Hi all, getting to grips with SPL and would be forever grateful if someone could lend their brain for the below:
I've got the lookup in the format below:
(Fields) --> host, os, os version
-----------------------------------------
(Values) ---> Server01, Windows, Windows Server 2019
But in my case, this lookup has 3000 field values, I want to know their source values in Splunk (This lookup was generated by a match condition with another, so I KNOW that these hosts are present in my Splunk env)
I basically need a way to do the following:
"| tstats values(sources) where index=* host=(WHATEVER IS IN MY LOOKUP HOST FIELD) by index, host"
But i can't seem to find a way, I did try to originally match the below:
| tstats values(source) where index=* by host, index
| join type=inner host
| [|inputlookup mylookup.csv | fields host | dedup host]
But my results were too large to handle by Splunk, plz help
Forget join - that is not a splunk way of doing things.
Use either a subsearch or a lookup - they may perform differently depending on data volumes, but you can do this
Subsearch method
| tstats values(sources) where index=*
[ | inputlookup mylookjup.csv | fields host | dedup host ]
by index, host
The subsearch will effectively return with ( host=x OR host=y OR host=z...) which is then used in the outer search.
Lookup method
| tstats values(sources) where index=* by index, host
| lookup mylookjup.csv host
This gets ALL the data from the indexes and then does the lookup to get the OS details.
You can always do
| where isnull(os)
which will then show those hosts that do not exist in the lookup that are found in the data.
Note that the lookup CSV will be case sensitive - if you want to make it insensitive, make a lookup definition and configure it as case insensitive
Appreciate your speedy reply!
I've just checked to see how by "subsearch" would run, I've changed my time picker to 30 mins and it hasn't run anything, its been stuck at 0 of 0 events matched with bar flashing....
Also, the second way "lookup" uses the same concept of my previous search, I will most likely run into a "VV data is too large for serialization" error
The reason why your subsearch is taking a long time is _probably_ due to the volume of hosts, because using a large X=Y OR A=B OR C=D expression in the search can be very slow to get parsed and setup, hence the lookup option can often be the better option.
The second way is fundamentally on a different planet to your concept of the previous search.
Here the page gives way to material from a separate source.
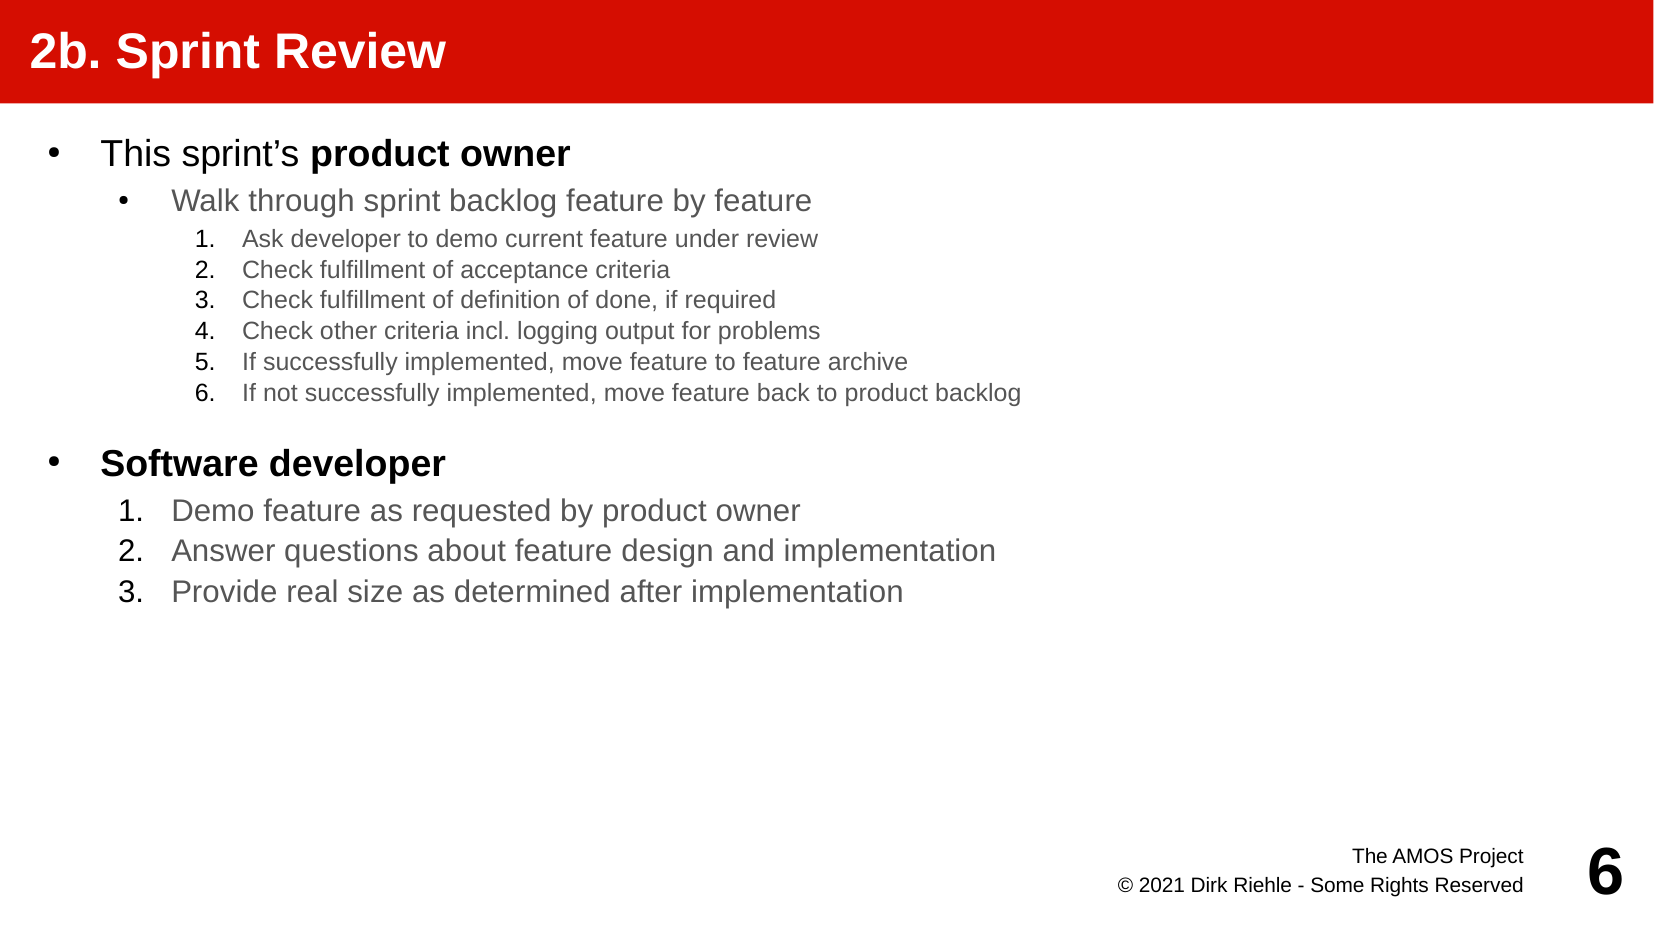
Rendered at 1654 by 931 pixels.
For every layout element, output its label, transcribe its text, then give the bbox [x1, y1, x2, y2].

title 2b. Sprint Review [0, 0, 1654, 104]
list This sprint’s product owner Walk through sprint backlog feature by feature Ask developer to demo current feature under review Check fulfillment of acceptance criteria Check fulfillment of definition of done, if required Check other criteria incl. logging output for problems If successfully implemented, move feature to feature archive If not successfully implemented, move feature back to product backlog Software developer Demo feature as requested by product owner Answer questions about feature design and implementation Provide real size as determined after implementation [29, 132, 1625, 813]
Using join in itself is limited and using join+inputlookup is a completely wrong way to use lookups. The lookup command is designed to enrich data with results from a lookup. If a result cannot be found in the lookup, you will not get results from the lookup and you can validate that state.
Have you tried it?
I've just checked to see how by "subsearch" would run, I've changed my time picker to 30 mins and it hasn't run anything, its been stuck at 0 of 0 events matched with
The question is: have you manually verified that your data in the new time period actually contain matching hosts? Here is a quick way to confirm that the subsearch method works.
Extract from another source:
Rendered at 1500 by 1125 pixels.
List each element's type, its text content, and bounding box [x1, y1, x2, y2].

1. Select a couple hosts that you know some events match in this time period match. Say, host1 and host2. Run this search with the chosen time picker.
| tstats values(source)
where index=* (host="host1" OR host="host2")
earliest=-30m@h latest=-0@h
by host, index
If this search gives you no output, you need to find another couple of hosts till you can get non-zero output. (Hint: it is best to run all tests with a time boundaries where you know your tests will not cross. I would suggesting using fixed earliest/latest rather than time picker. For example, earliest=-30m@h latest=-0m@h)
2. Make sure that host1 and host2 exist in mylookup.csv with this search
| inputookup mylookup.csv where host IN (host1, host2)
| fields host
| dedup host
| format
As @bowesmana explained, the output should be something like
search |
( ( host="host1" ) OR ( host="host2" ) ) |
If your result is different, that means mylookup.csv does not host1 and host2. You then need to redesign/repopulate your lookup table.
3. Run the following combined search
| tstats values(source)
where index=*
[inputookup mylookup.csv where host IN (host1, host2)
| fields host
| dedup host]
earliest=-30m@h latest=-0@h
by host, index
This search should give you the exact same results as the first one.
Then, you just remove there where clause in the subsearch.
Also, the second way "lookup" uses the same concept of my previous search, I will most likely run into a "VV data is too large for serialization" error
Why do you say @bowesmana's lookup method uses the same concept as your join method? Have you tried it? It is totally different because it doesn't involve join. Are you suggesting that | tstats values(source) where index=* by host, index always gives you that error? What about | tstats values(source) where index=* by host? What about | tstats values(source) where index=*? If these searches give you error, you may have some fundamental problem in your indexer. No amount of SPL can save the day.
Given the chance, however, I would use the subsearch method because it is the fastest.